> **What you will do**: Keep each line of the material that includes "reset", and leave out the rest.

> **Entries supplied**:
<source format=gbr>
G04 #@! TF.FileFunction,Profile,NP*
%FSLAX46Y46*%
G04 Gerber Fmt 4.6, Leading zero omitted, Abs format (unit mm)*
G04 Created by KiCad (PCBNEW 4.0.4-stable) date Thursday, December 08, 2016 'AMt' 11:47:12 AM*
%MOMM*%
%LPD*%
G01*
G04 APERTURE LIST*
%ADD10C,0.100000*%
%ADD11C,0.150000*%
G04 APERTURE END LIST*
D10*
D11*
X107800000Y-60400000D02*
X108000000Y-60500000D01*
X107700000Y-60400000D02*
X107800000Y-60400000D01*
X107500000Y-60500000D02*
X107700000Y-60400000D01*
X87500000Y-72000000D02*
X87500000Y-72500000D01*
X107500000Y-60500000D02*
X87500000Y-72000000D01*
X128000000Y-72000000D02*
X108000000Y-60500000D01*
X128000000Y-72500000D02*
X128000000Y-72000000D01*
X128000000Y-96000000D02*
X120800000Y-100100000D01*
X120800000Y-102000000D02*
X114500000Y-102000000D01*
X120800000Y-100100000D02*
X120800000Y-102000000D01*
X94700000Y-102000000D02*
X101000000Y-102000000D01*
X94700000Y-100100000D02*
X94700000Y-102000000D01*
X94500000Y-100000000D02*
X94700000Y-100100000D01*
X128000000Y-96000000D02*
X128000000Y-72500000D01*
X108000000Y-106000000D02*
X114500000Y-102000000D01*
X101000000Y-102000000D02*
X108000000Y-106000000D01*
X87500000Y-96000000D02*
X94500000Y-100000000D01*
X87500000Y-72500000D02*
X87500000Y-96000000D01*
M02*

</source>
--
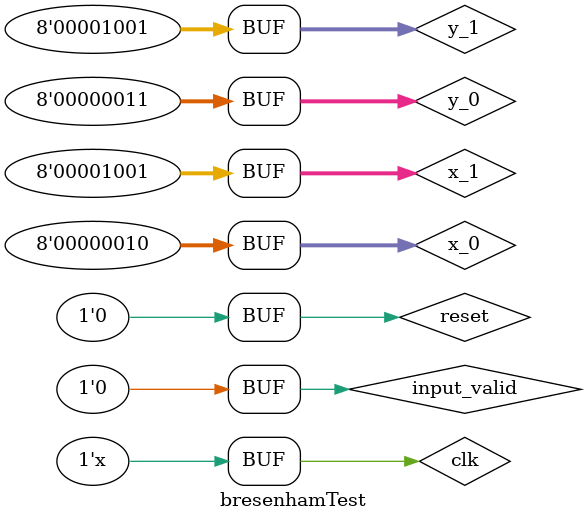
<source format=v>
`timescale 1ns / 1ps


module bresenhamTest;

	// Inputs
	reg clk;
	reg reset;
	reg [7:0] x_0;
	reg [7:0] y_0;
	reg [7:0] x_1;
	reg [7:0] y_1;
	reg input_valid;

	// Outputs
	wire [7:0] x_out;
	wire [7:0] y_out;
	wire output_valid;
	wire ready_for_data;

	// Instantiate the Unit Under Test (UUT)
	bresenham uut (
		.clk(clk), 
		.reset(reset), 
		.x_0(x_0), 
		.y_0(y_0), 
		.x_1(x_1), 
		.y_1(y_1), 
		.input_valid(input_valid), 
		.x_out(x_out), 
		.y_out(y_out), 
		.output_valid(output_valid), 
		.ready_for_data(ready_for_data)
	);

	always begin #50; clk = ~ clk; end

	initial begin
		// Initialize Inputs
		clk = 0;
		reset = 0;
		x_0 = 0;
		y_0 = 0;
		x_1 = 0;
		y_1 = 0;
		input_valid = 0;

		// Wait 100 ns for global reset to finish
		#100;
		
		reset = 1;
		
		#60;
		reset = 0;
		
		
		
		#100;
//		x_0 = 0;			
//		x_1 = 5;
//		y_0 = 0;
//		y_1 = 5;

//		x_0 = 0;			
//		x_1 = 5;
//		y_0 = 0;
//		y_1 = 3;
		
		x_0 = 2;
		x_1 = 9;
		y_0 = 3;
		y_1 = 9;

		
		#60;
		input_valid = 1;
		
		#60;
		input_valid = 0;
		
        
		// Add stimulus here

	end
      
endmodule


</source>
==
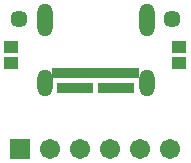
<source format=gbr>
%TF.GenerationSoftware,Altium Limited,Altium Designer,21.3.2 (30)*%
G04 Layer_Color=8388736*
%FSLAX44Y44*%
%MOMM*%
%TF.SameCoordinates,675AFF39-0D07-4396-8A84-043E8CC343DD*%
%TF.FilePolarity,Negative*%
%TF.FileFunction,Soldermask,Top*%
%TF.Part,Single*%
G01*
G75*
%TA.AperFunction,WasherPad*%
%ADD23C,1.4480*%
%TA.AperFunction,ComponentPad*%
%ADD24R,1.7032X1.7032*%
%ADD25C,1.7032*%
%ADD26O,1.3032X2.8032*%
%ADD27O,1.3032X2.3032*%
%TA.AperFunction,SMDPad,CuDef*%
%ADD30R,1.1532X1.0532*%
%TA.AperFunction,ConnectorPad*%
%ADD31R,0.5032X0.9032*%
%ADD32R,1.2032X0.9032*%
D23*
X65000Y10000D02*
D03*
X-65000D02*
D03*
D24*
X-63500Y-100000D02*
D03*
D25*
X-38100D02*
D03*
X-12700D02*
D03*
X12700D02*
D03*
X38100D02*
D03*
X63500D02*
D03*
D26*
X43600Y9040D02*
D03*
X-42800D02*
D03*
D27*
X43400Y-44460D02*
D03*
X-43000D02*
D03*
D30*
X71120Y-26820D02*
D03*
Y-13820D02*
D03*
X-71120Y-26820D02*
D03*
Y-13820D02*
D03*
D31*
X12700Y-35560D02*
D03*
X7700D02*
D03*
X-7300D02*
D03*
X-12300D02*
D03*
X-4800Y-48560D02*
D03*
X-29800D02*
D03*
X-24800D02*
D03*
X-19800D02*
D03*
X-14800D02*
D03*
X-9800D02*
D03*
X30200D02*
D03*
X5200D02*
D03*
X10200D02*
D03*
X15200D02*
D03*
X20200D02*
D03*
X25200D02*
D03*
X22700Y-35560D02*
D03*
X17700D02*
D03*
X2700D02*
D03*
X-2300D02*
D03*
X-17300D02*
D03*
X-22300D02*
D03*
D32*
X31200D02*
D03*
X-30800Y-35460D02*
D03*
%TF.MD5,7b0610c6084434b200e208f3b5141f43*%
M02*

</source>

> **Task response**:
	reg reset;
		.reset(reset), 
		reset = 0;
		// Wait 100 ns for global reset to finish
		reset = 1;
		reset = 0;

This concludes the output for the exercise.